Supplemental Reporting Measure
First Industrial defines FFO as net income available to common stockholders, plus depreciation and amortization of real estate, minus accumulated depreciation and amortization on real estate sold.
The National Association of Real Estate Investment Trusts (“NAREIT”) has provided a recommendation on how real estate investment trusts (REITs) should define funds from operations (“FFO”).

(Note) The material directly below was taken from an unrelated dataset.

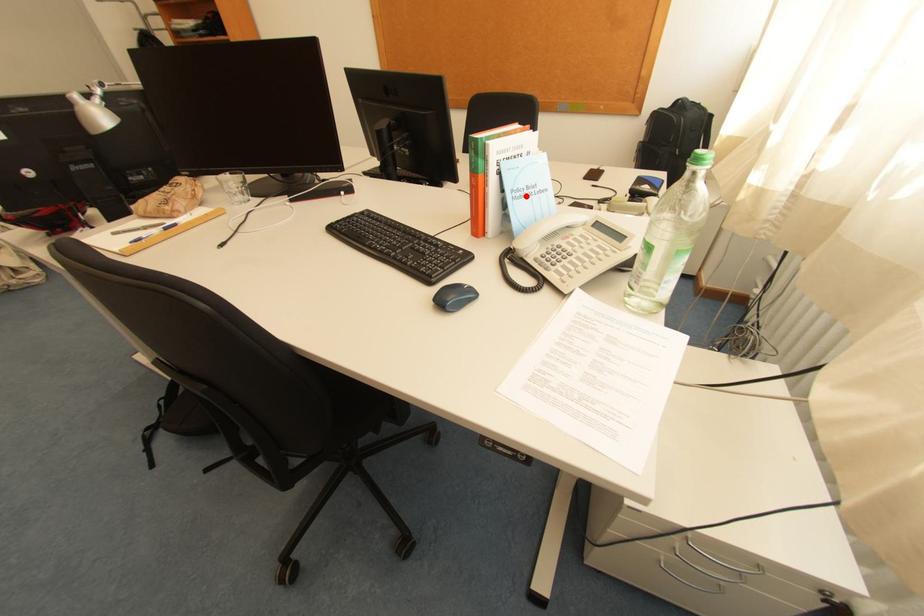
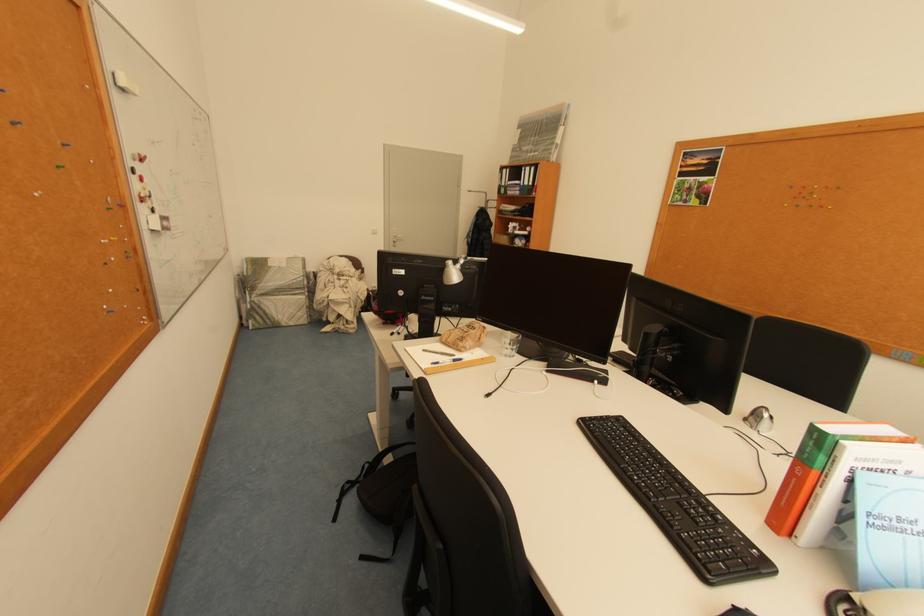
Where in the second image is the point corresponding to the highlighted location from the first image?

(886, 524)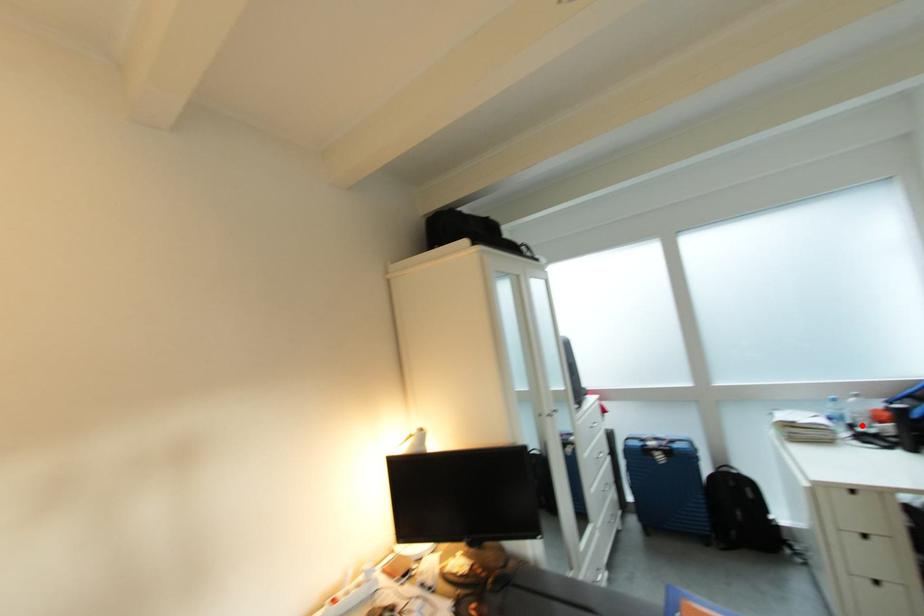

NAREIT suggests that FFO be defined as net income, excluding gains (or losses) from the sale of previously depreciated property, plus depreciation and amortization, and after adjustments for unconsolidated partnerships and joint ventures.

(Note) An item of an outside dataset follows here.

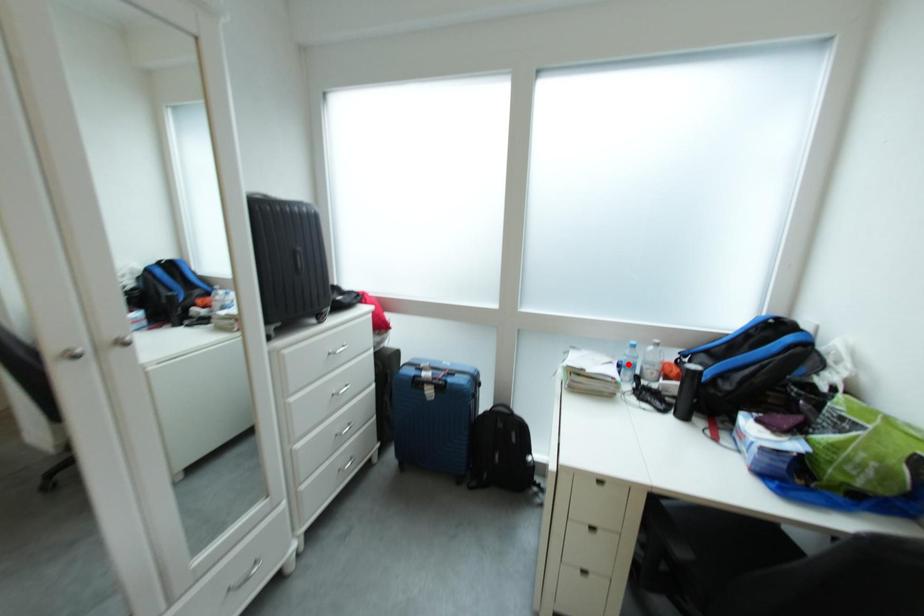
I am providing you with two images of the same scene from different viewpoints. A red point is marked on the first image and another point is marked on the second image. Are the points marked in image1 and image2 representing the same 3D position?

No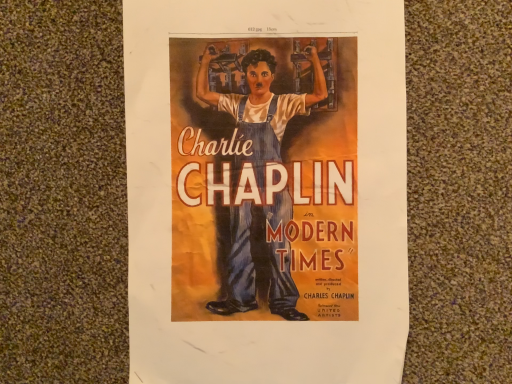
The height and width of the screenshot is (384, 512). Identify the location of vacant point above matte blue overalls at center (from a real-world perspective). (274, 184).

NAREIT has also clarified that non-recurring charges and gains should be included in FFO.
Importantly, as part of its guidance concerning FFO, NAREIT has stated that the “management of each of its member companies has the responsibility and authority to publish financial information that it regards as useful to the financial community.” As a result, modifications to the NAREIT calculation of FFO are common among REITs.
First Industrial calculates FFO to include all cash gains and losses on all industrial property sales whether depreciation is or is not accumulated under the GAAP accounting rules.
The Company believes that FFO inclusive of all cash gains and losses is a better performance measure because it reflects all the activities of the Company and better reflects the Company’s strategy, which includes investing in real estate; adding value through (re)development, leasing and repositioning; and then selling the improved real estate in order to maximize investment returns.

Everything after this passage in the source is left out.